Tusk pede a Reino Unido para não "desperdiçar" nova extensão do prazo do Brexit

Visivelmente desgastado, e até hesitante, após uma maratona negocial de quase oito horas, o político polaco não escondeu ter ficado parcialmente desiludido com o desfecho, reconhecendo, no entanto, que é sempre melhor ter algo do que "uma mão cheia de nada".

O presidente do Conselho Europeu pediu esta quinta-feira ao Reino Unido para não desperdiçar esta nova oportunidade, mas não excluiu taxativamente a possibilidade de o processo não estar finalizado em 31 de outubro, a nova data para o Brexit.

"Esta extensão é tão flexível como eu esperava, mas mais curta do que esperava, mas ainda assim suficiente para encontrar a melhor solução possível. Por favor, não desperdicem este tempo suplementar", instou Donald Tusk, em conferência de imprensa, em Bruxelas, após a conclusão da cimeira europeia extraordinária dedicada a uma nova prorrogação da data do Brexit.

União Europeia e Reino Unido acordaram esta quarta-feira uma nova data limite para o Brexit, com os 27 a concederem a Londres uma extensão até 31 de outubro, uma data que a primeira-ministra britânica aceitou.

Para o presidente do Conselho Europeu, que pretendia uma extensão flexível do Artigo 50.º até um ano, o Reino Unido ganhou seis meses adicionais para definir internamente o seu destino.

"Ainda pode ratificar o Acordo de Saída, prazo em que a extensão terminará. Pode reconsiderar toda a estratégia do Brexit, o que poderá conduzir a alterações na Declaração Política, mas não no Acordo de Saída. Até ao fim deste período, o Reino Unido terá a possibilidade de revogar o Artigo 50.º e cancelar o Brexit", enumerou.

Visivelmente desgastado, e até hesitante, após uma maratona negocial de quase oito horas, o político polaco não escondeu ter ficado parcialmente desiludido com o desfecho, reconhecendo, no entanto, que é sempre melhor ter algo do que "uma mão cheia de nada".

"Mais de seis meses pode ser suficiente para uma boa solução, se houver boa vontade e uma maioria na Câmara dos Comuns. Genericamente, estou satisfeito. As preparações demonstraram que esta ideia de uma solução flexível não era óbvia para os nossos parceiros. Por isso, não estou contente, estou satisfeito", pontuou.

A intenção dos 27 é terem o processo da saída do Reino Unido do bloco comunitário concluída em 31 de outubro, na véspera da entrada em funções da nova Comissão Europeia, confirmou Tusk, que não excluiu um eventual novo adiamento.

"Sou demasiado velho para excluir qualquer cenário. Tudo é possível", completou.

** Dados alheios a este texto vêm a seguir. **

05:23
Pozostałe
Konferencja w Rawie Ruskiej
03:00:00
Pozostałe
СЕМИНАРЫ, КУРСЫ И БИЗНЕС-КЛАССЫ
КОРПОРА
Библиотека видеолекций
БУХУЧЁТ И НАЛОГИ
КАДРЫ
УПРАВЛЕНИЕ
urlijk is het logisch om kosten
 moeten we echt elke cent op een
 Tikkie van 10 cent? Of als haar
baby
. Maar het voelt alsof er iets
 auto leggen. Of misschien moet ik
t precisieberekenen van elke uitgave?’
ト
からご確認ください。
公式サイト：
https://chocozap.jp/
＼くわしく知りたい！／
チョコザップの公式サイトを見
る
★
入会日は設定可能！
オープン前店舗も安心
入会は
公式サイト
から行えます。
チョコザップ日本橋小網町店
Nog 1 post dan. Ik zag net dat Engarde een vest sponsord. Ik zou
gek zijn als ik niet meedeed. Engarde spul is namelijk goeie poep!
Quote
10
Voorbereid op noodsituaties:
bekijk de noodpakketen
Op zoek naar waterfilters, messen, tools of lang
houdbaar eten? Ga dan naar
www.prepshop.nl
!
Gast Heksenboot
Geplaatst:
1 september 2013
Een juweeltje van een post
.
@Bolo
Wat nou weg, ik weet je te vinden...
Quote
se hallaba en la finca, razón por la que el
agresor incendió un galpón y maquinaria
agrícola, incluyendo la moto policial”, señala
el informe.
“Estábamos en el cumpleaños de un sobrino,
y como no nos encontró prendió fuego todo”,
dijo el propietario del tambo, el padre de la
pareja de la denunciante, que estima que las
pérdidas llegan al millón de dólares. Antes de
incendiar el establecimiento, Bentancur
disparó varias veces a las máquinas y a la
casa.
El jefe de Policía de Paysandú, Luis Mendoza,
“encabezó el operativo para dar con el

O presidente do Conselho Europeu referiu-se ainda ao termo "cooperação sincera", inscrito nas conclusões da cimeira extraordinária dedicada ao 'Brexit, que de acordo com a UE deverá reger o comportamento de Londres durante este novo período de extensão.

"O Reino Unido continuará uma cooperação sincera como um Estado-membro de pleno direito, com todos os seus direitos e como um amigo próximo e aliado no futuro. Cooperação sincera significa cooperação sincera e só temos boas experiências com a Governo da primeira-ministra Theresa May no que diz respeito à lealdade pelas nossas regras e princípios aqui em Bruxelas", vincou.

O político polaco esclareceu que a intenção dos 27 ao introduzir aquele termo nas conclusões foi a de ter "alguma garantia política de que o Reino Unido não vai usar nenhum tipo de bloqueio ou truques políticos" para comprometer o trabalho das instituições europeias ou usar a extensão como "instrumento político para impor algo".

A preocupação relativamente a um eventual bloqueio britânico ficou também acautelada no ponto 3 das conclusões do Conselho Europeu, que estabelece que "a extensão não poderá ser usada para prejudicar o funcionamento normal da União e das suas instituições", e que 'obriga' o Reino Unido a organizar eleições europeias caso o parlamento britânico não aprove o Acordo de Saída até 22 de maio, sob pena daquele país sair da UE sem acordo em 01 de junho.

"Eu realmente confio no que a primeira-ministra May disse hoje e não tenho dúvidas que este termo, cooperação sincera, será tratado seriamente", defendeu.